| Consignes |
• a. D'après le passage, répondez à ces questions :
(i) À quel niveau l'uranium est-il enrichi ?
(ii) À l'occasion de quel anniversaire Téhéran a-t-il menacé de réagir contre les Américains ?
(iii) Selon les Iraniens, quelle serait la meilleure option pour le nouveau président Biden ?
• b. Pouvez-vous mettre à jour le passage en commençant à « L’enrichissement de l’uranium » et en terminant à « iranien Mohsen Fakhrizadeh. », en remplaçant « Téhéran » par « l'Iran » ?

| Passage |
- - -

L’enrichissement de l’uranium à un niveau de 20% est un pas sans risque immédiat qui ne provoquera pas une forte réaction de la part des États-Unis. Cette décision fait suite aux menaces implicites de Téhéran de réagir violement contre les Américains à l’occasion du premier anniversaire de l’assassinat de Qasem Soleimani. Pour l’heure, aucune action n’a été entreprise contre les Américains après l’élimination de Soleimani ni non plus après celle la mort du scientifique iranien Mohsen Fakhrizadeh.
La dernière mesure iranienne d’enrichir de l’uranium à 20 % vise à détourner l’attention de l’opinion internationale et reflète en réalité un grand désarroi devant une confrontation généralisée avec les États-Unis, à la lumière des avertissements américains.
L’objectif principal des Iraniens est de faire comprendre au nouveau président Biden que la meilleure option serait pour lui de revenir rapidement à l’accord nucléaire original. Bien entendu, sans modifier les caractéristiques et la portée de l’accord ou même de discuter sur d’éventuels changements.

- - -

| Extraits de données |
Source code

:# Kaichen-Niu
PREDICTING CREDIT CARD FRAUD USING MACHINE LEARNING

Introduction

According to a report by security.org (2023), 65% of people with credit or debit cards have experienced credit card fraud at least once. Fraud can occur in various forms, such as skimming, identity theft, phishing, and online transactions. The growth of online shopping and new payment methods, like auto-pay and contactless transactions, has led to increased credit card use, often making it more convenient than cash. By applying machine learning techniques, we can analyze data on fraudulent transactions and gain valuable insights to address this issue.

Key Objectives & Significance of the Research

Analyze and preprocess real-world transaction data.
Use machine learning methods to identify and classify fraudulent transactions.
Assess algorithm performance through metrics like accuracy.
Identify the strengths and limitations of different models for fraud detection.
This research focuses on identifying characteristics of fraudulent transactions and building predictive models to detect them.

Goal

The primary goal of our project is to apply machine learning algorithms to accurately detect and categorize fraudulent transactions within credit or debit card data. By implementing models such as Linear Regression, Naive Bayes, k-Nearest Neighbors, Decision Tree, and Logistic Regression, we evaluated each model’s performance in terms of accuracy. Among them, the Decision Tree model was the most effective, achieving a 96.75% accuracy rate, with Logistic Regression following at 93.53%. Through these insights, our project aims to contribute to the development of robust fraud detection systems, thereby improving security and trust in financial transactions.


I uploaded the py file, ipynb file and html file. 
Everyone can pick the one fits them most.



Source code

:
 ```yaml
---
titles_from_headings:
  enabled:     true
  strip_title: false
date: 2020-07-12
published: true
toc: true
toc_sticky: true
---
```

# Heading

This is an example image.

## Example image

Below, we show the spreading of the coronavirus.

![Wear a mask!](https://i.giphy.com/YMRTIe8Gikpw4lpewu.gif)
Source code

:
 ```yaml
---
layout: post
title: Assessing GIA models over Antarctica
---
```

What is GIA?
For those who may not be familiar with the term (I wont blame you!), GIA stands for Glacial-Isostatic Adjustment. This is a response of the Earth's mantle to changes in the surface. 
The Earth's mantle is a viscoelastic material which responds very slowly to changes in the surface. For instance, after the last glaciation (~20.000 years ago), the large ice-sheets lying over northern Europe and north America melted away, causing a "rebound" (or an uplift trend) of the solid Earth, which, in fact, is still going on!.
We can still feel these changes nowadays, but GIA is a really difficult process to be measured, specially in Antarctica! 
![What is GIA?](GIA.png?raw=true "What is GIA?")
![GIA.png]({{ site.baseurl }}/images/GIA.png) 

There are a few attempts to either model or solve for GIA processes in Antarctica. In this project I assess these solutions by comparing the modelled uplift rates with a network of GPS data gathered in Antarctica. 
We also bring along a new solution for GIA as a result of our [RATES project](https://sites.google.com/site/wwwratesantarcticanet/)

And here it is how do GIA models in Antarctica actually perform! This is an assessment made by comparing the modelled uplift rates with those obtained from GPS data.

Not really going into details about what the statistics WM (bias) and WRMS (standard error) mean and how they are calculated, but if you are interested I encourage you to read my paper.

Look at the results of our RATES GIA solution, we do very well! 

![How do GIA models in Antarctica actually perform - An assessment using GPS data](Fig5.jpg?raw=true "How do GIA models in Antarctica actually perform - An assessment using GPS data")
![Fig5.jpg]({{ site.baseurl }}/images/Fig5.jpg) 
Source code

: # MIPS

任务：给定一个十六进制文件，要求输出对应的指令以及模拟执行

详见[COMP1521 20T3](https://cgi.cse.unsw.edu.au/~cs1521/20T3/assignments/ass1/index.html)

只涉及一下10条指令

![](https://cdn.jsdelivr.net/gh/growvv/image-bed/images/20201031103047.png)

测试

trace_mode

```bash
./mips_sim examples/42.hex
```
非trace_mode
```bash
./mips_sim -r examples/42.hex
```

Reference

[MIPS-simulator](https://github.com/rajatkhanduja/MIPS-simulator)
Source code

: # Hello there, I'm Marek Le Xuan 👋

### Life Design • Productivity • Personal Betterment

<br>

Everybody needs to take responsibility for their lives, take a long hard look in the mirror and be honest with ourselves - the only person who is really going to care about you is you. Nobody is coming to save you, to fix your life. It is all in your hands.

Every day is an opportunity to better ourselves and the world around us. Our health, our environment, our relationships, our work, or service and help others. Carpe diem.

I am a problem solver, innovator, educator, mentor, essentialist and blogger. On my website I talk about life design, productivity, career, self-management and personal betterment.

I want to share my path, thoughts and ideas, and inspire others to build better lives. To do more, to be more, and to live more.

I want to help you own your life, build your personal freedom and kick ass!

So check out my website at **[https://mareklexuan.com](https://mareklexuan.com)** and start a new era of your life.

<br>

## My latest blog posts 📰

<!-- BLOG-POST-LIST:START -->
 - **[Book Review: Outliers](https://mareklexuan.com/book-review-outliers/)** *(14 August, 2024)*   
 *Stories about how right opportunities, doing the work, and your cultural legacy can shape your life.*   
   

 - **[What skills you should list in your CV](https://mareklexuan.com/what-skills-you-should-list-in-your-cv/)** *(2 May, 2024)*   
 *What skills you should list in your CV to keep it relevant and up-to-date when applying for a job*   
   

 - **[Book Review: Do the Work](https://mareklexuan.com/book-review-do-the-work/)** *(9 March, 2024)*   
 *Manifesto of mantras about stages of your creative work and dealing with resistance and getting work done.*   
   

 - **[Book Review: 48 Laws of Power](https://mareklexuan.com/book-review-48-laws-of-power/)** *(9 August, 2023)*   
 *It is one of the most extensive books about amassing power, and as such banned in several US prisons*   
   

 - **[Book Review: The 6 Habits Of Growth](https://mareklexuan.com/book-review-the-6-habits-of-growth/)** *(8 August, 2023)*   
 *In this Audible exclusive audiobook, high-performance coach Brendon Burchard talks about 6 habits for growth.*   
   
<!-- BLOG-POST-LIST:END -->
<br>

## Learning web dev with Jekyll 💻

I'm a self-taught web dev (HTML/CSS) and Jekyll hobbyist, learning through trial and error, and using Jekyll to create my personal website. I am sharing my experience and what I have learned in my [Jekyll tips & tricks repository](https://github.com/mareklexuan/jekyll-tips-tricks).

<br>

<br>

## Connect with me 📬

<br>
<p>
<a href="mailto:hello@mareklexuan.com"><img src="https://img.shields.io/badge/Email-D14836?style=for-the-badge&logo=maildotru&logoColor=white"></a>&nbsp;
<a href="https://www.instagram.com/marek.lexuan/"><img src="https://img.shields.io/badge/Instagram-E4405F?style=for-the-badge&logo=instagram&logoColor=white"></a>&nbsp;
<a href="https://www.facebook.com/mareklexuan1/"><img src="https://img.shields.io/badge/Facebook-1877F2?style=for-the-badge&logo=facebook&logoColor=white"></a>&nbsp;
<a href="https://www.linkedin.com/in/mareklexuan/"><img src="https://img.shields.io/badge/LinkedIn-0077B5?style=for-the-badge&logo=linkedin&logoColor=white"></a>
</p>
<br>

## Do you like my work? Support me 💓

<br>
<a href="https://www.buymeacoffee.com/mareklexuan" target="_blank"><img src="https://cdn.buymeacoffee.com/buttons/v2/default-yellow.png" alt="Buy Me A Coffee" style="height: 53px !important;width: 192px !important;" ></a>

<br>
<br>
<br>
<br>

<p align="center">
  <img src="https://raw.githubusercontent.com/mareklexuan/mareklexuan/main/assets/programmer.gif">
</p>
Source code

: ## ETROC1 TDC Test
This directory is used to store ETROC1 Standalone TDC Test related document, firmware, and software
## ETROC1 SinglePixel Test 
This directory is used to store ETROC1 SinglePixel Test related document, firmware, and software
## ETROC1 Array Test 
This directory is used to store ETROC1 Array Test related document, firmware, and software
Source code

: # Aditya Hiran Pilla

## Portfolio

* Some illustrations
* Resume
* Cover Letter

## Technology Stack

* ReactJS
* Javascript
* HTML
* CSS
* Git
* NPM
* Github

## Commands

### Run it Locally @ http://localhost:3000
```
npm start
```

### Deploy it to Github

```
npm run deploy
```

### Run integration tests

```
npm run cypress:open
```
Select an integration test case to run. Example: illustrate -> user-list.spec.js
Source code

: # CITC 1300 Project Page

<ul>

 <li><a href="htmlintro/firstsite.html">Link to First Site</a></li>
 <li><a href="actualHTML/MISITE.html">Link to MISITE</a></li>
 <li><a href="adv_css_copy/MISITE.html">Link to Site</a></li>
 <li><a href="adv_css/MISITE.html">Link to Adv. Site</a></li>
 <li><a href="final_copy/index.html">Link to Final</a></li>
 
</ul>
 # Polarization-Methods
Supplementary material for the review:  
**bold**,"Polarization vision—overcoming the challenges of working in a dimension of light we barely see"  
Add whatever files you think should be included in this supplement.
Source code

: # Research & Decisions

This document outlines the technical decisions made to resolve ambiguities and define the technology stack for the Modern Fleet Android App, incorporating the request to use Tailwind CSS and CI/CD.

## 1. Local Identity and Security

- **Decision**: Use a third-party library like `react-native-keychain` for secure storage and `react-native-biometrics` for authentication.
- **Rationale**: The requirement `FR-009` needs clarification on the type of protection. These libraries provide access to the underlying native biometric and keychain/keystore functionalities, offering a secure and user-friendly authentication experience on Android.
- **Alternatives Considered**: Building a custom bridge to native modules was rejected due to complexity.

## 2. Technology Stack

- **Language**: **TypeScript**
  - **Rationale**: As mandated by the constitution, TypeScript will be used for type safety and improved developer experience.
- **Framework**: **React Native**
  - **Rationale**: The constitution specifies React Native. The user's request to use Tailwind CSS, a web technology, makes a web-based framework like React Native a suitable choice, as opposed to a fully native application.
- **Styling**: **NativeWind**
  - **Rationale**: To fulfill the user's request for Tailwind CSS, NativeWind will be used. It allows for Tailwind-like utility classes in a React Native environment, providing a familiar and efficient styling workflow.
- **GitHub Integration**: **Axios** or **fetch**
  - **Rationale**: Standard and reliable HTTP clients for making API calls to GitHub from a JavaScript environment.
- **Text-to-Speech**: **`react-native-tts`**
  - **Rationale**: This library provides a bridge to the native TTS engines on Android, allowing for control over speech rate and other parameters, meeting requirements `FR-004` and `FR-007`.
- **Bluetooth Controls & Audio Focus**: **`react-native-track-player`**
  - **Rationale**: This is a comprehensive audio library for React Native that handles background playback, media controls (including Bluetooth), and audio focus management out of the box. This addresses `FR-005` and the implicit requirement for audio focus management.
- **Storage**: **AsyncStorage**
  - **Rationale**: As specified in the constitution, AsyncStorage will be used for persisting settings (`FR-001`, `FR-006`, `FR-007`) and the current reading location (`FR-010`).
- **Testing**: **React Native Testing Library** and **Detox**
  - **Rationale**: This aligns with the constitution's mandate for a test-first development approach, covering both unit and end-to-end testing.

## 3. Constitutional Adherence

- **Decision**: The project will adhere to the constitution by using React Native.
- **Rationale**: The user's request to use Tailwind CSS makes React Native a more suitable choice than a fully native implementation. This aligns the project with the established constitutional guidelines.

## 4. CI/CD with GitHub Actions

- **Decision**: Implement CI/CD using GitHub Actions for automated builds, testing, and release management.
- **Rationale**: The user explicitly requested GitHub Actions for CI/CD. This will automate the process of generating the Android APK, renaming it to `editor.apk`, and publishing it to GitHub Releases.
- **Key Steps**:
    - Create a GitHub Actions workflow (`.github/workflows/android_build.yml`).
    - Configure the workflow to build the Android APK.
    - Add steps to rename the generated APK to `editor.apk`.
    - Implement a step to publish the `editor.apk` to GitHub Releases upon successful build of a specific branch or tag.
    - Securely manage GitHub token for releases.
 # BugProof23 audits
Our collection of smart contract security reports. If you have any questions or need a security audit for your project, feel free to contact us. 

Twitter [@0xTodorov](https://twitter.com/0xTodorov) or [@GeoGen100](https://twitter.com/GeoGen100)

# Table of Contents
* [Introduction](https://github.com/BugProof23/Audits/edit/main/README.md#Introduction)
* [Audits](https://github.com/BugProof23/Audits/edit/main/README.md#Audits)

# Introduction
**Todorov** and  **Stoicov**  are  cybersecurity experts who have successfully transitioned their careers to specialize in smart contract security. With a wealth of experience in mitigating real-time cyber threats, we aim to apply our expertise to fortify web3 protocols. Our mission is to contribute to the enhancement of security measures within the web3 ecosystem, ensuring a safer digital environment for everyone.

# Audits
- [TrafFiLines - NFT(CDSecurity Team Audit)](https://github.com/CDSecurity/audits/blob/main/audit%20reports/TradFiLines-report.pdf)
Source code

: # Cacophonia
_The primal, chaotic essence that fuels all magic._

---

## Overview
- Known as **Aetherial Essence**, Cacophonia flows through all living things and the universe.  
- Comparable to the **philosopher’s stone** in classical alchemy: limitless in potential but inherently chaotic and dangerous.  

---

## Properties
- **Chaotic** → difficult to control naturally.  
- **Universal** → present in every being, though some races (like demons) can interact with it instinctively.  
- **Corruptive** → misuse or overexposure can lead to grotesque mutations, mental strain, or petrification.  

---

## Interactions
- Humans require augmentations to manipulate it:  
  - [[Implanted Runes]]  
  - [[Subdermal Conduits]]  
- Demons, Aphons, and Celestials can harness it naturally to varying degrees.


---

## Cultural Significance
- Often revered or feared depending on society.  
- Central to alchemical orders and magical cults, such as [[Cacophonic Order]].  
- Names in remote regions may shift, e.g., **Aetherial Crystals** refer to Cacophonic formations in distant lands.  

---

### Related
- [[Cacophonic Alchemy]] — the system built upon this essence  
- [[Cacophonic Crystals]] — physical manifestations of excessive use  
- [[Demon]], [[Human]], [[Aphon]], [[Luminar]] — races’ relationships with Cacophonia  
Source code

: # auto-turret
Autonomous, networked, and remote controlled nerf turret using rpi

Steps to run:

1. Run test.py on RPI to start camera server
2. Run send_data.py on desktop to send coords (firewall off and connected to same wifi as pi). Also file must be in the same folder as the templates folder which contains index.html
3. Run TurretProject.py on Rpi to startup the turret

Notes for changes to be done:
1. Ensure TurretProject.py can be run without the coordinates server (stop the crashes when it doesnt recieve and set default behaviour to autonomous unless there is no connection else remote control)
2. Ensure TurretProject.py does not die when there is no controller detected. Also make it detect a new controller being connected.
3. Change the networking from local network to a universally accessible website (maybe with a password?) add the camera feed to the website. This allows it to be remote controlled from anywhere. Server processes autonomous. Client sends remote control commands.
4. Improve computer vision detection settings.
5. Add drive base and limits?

- - -

| Réponses |
• a.
(i) À un niveau de 20 %.
(ii) Le premier anniversaire de l'assassinat de Qasem Soleimani.
(iii) Revenir rapidement à l'accord nucléaire original.

• b.
L’enrichissement de l’uranium à un niveau de 20% est un pas sans risque immédiat qui ne provoquera pas une forte réaction de la part des États-Unis. Cette décision fait suite aux menaces implicites de l'Iran de réagir violement contre les Américains à l’occasion du premier anniversaire de l’assassinat de Qasem Soleimani. Pour l’heure, aucune action n’a été entreprise contre les Américains après l’élimination de Soleimani ni non plus après celle la mort du scientifique iranien Mohsen Fakhrizadeh.